• _What needs to be done_
All of the data, except its images, should be set down exactly as it appears.

Input section start

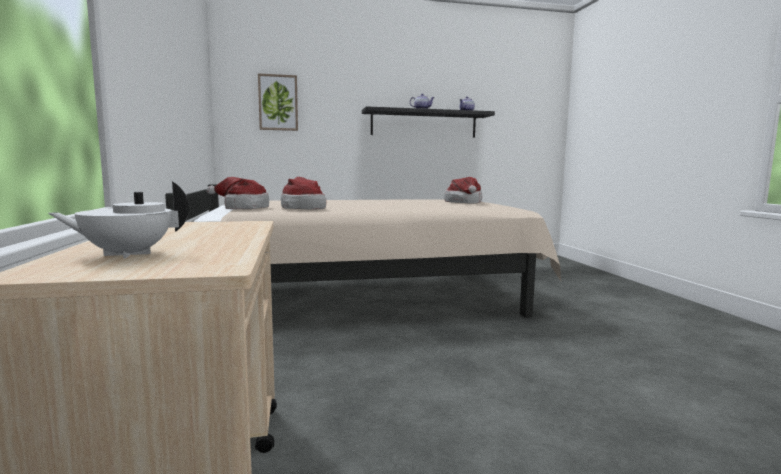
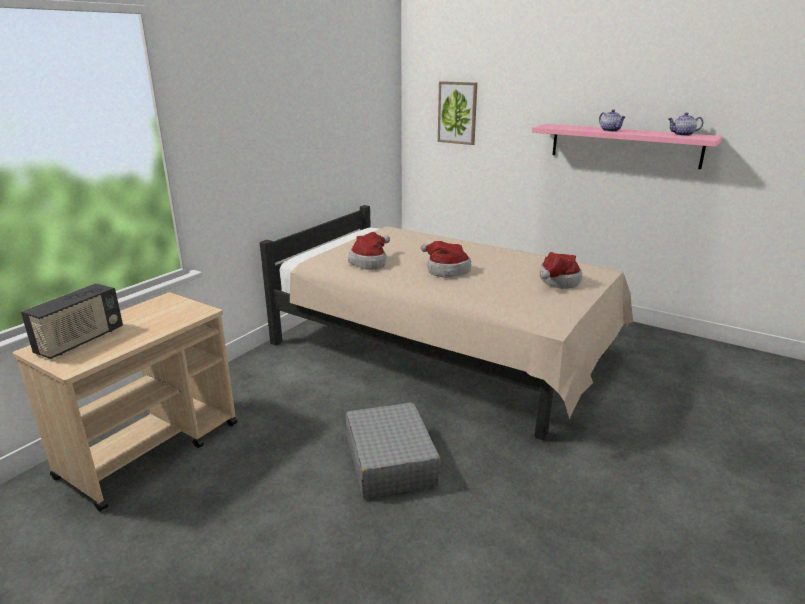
camera: 45 degrees right, 15 degrees up
(127, 254) = (80, 341): white teapot -> radio
(243, 208) = (333, 251): hat -> hat (445, 270)
(424, 124) = (624, 145): black shelf -> pink shelf
(479, 366) = (390, 461): none -> grey suitcase

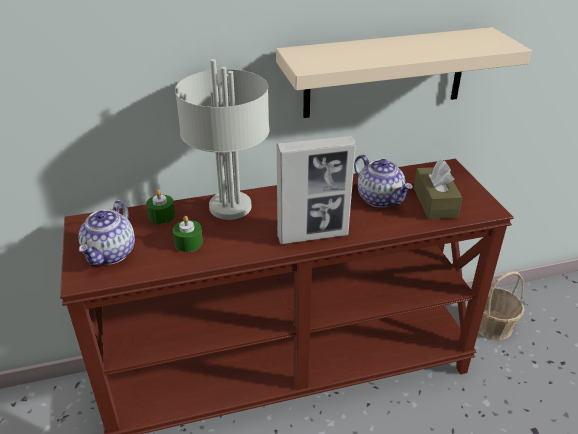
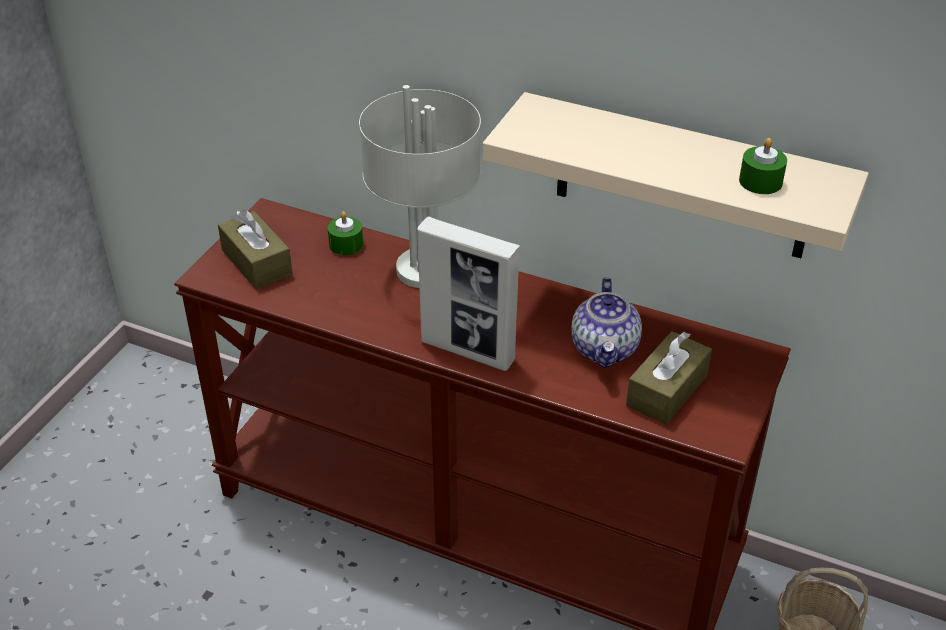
camera: 40 degrees right, 5 degrees up
(111, 254) = (257, 262): teapot -> brown tissue box
(188, 243) = (336, 289): green candle -> green candle (760, 181)

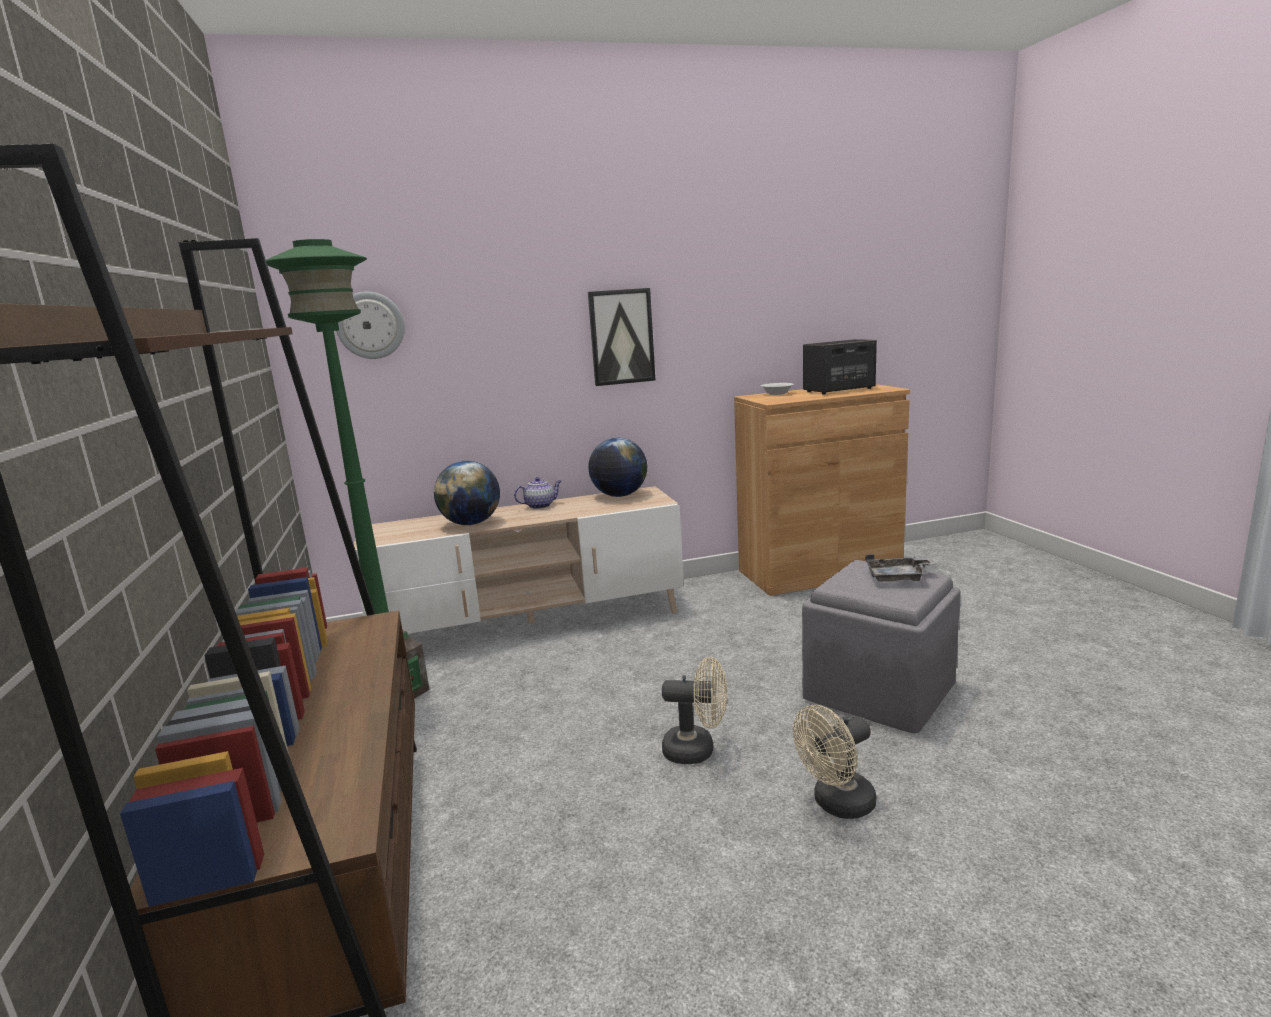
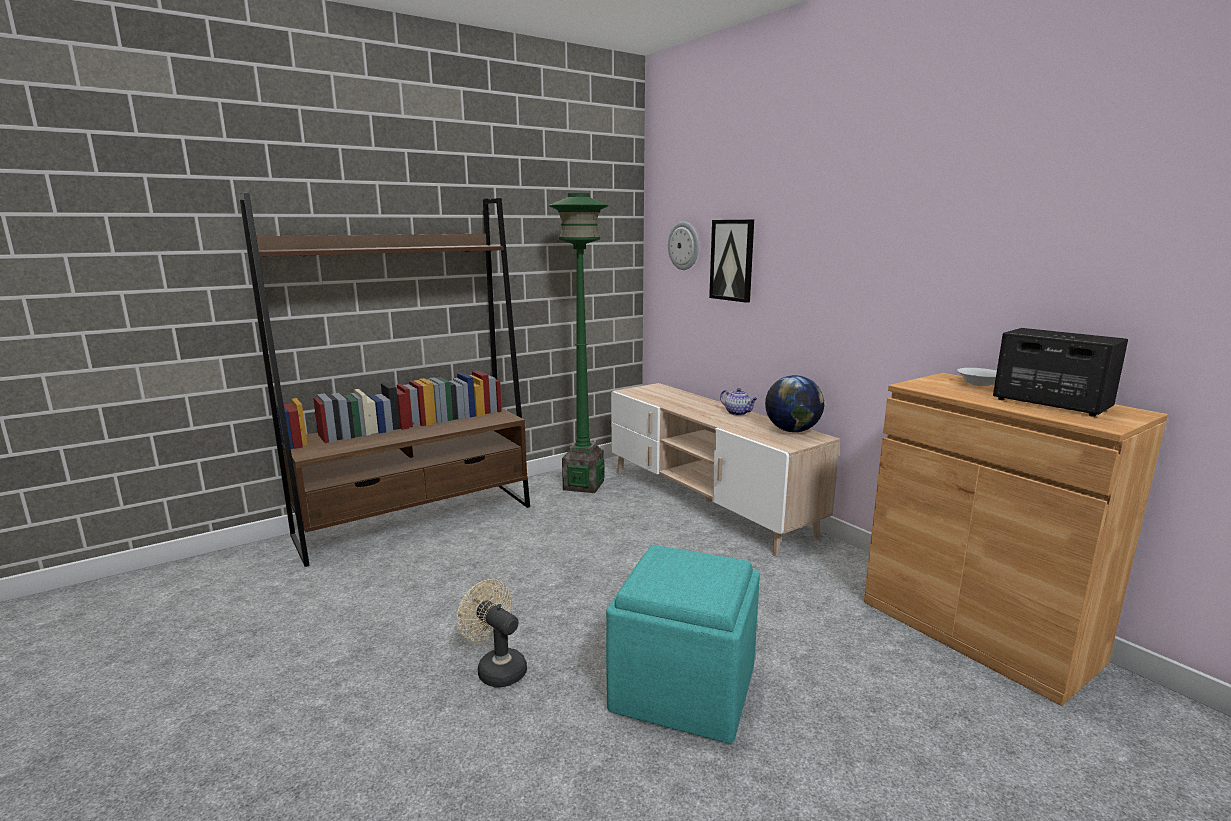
camera: 70 degrees right, 0 degrees up
(471, 523) = (679, 404): globe -> none
(621, 337) = (839, 281): picture -> picture (732, 260)
(697, 750) = (552, 598): beige fan -> none
(880, 691) = (684, 689): grey ottoman -> turquoise ottoman
(898, 577) = (700, 582): grey tray -> none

Input section end

• _Solution for this exercise_
camera: 45 degrees right, 15 degrees up
(127, 254) = (80, 341): white teapot -> radio
(243, 208) = (333, 251): hat -> hat (445, 270)
(424, 124) = (624, 145): black shelf -> pink shelf
(479, 366) = (390, 461): none -> grey suitcase

camera: 40 degrees right, 5 degrees up
(111, 254) = (257, 262): teapot -> brown tissue box
(188, 243) = (336, 289): green candle -> green candle (760, 181)

camera: 70 degrees right, 0 degrees up
(471, 523) = (679, 404): globe -> none
(621, 337) = (839, 281): picture -> picture (732, 260)
(697, 750) = (552, 598): beige fan -> none
(880, 691) = (684, 689): grey ottoman -> turquoise ottoman
(898, 577) = (700, 582): grey tray -> none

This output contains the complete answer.